A recusa ganhou uma plataforma nacional quando a primeira-dama Eleanor Roosevelt se demitiu do DAR em protesto, famosa por escrever ao grupo: "Você teve a oportunidade de liderar de maneira esclarecida, e parece-me que sua organização falhou". Foi nessa época que o secretário do Interior, Harold Ickes e Walter White, secretário executivo da NAACP, conceberam a idéia de que Anderson cantasse um concerto no National Mall. Eles receberam permissão do presidente Roosevelt e marcaram uma data.
"Acho que desta vez a sensação foi de que não aceitaríamos o não como resposta", disse Reece. "Isso era parte de uma estratégia maior ... a NAACP também estava ativamente envolvida nisso, e havia pessoas nos bastidores vendo a oportunidade de derrubar algumas dessas barreiras ... Como talvez eles sentissem que o momento era certo para elevar o perfil deste tipo de atividade ".
Esse foi o clima que antecedeu o dia do concerto, com Anderson um participante relutante durante todo o caminho. E quando ela finalmente parou diante do microfone em sua jaqueta laranja e saia preta comprida e se preparou para cantar "My Country 'Tis of Thee" para uma multidão que tinha vindo de todo para participar naquele momento, era claramente visível que gostando ou não, ela passou a representar algo maior que ela.

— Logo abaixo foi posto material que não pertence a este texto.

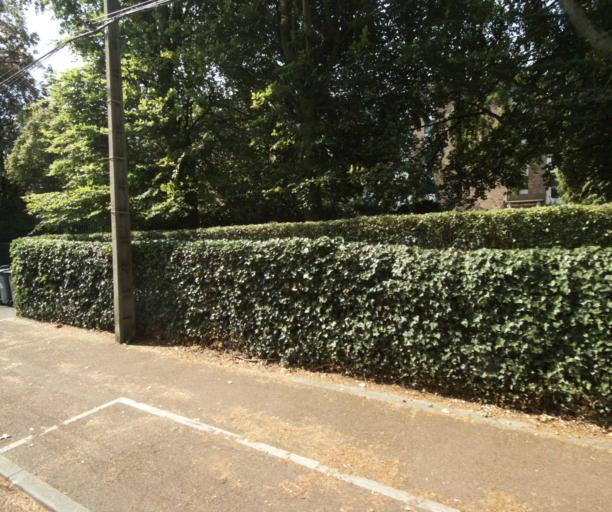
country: FR
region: Nord-Pas-de-Calais
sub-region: Departement du Nord
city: Mouvaux
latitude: 50.7079
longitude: 3.1389
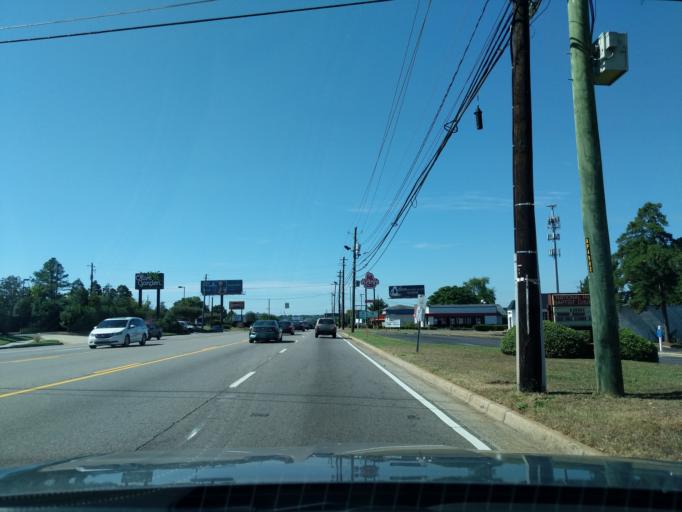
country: US
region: Georgia
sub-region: Columbia County
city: Martinez
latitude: 33.5092
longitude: -82.0248
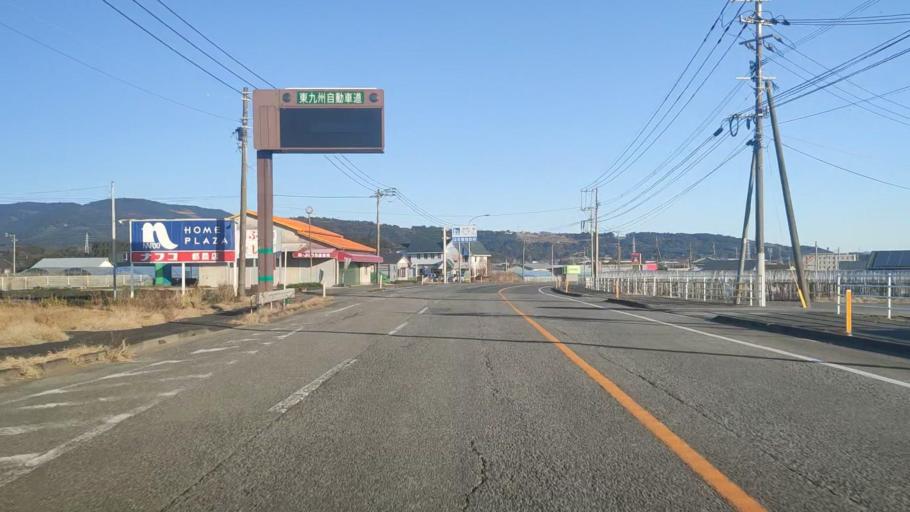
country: JP
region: Miyazaki
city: Takanabe
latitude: 32.2486
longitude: 131.5517
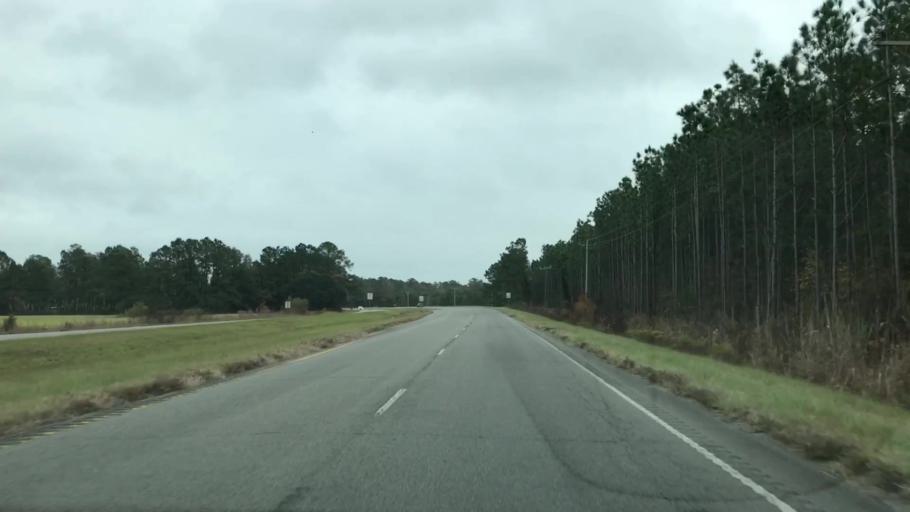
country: US
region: South Carolina
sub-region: Charleston County
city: Awendaw
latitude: 33.0387
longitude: -79.5983
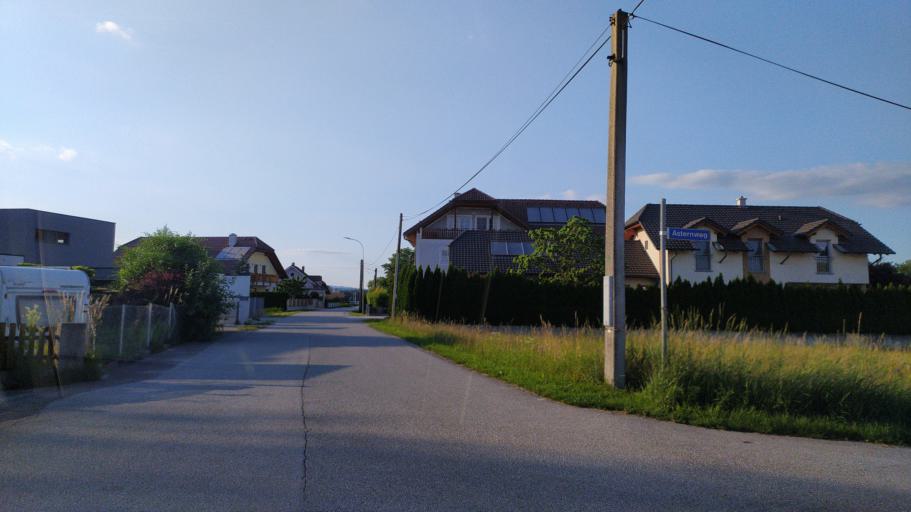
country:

Anderson passou a preparar o caminho para gerações de cantores e músicos afro-americanos de ópera. Ela foi a primeira afro-americana a ser convidada para cantar na Casa Branca e a primeira a se apresentar no Metropolitan Opera. Ela subiu ao palco novamente no histórico March On Washington para Jobs and Freedom em 1963 e recebeu a Medalha Presidencial de Honra do mesmo ano. Mas foi esse primeiro concerto no National Mall, em desafio aberto àqueles que teriam privado o mundo de seus talentos, que lançaram as bases, não apenas para as futuras gerações de artistas afro-americanos, mas para o Movimento dos Direitos Civis no futuro.
"Eu também acho importante lembrar que a luta pelos direitos civis não é definida apenas por uma história de 50 anos. Ela é pré-datada em muitos aspectos. E há pequenos momentos e grandes momentos que realmente ajudam a mudar Este é um grande momento ", disse Reece.
Os visitantes podem ver a jaqueta e a saia à mostra na entrada da Galeria de História e Cultura Afro-Americana, localizada no Museu Nacional de História Americana.
Disse a Sra. DePreist, "Eu acho que é evidente que [o museu] é o guardião perfeito para o que a história afro-americana é neste país ... É como ir para casa novamente."